- WORK ORDER:
How many lines in the data below contain the string "value"? Reply with the number only.

- GIVEN ENTRIES:
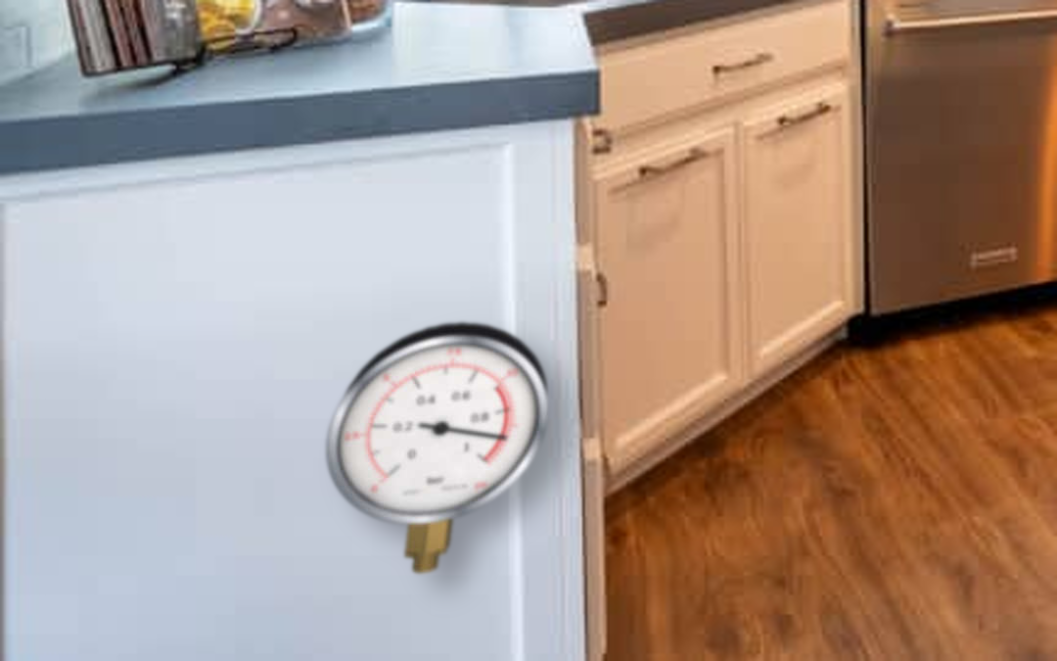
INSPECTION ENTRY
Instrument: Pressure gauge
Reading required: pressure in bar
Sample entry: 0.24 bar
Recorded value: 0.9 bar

...

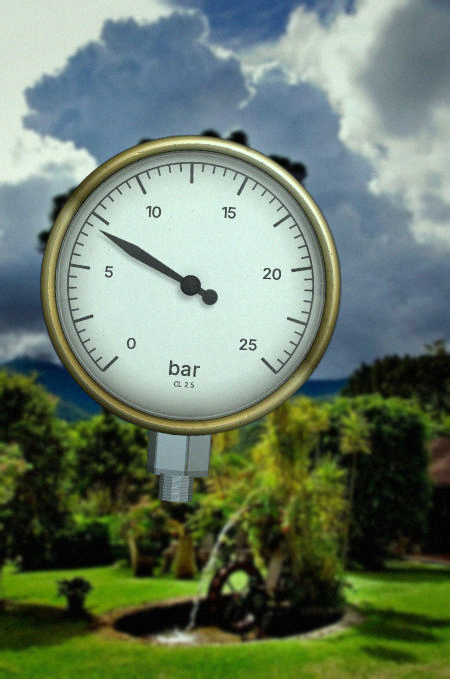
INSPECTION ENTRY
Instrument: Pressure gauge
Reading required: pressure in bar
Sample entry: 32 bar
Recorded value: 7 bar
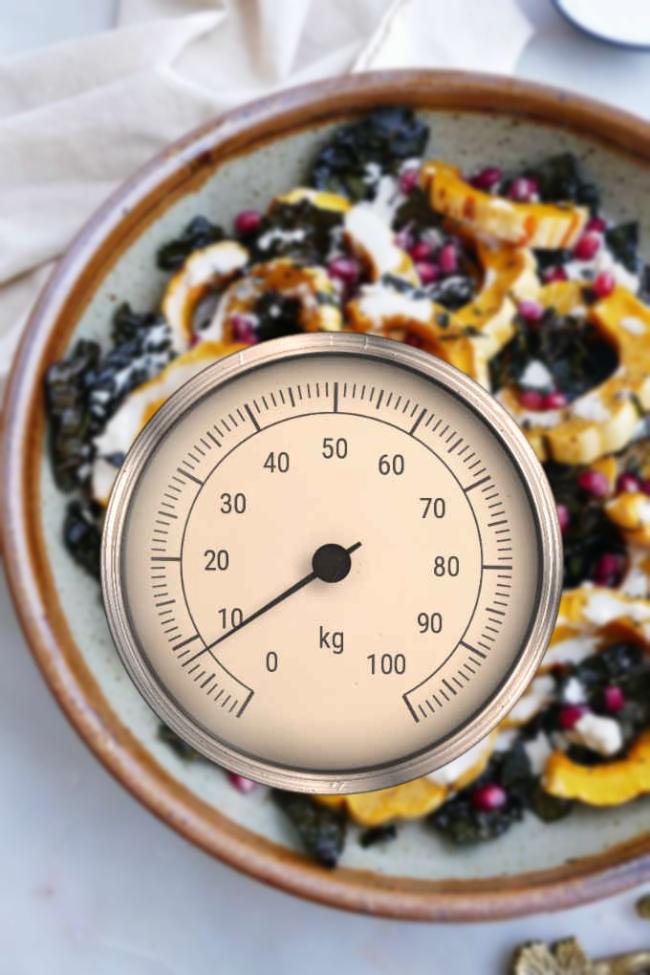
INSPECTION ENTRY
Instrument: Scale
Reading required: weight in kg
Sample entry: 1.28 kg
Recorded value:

==

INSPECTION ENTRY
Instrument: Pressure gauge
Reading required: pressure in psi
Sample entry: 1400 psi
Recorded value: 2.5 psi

- ANSWER BOX:
4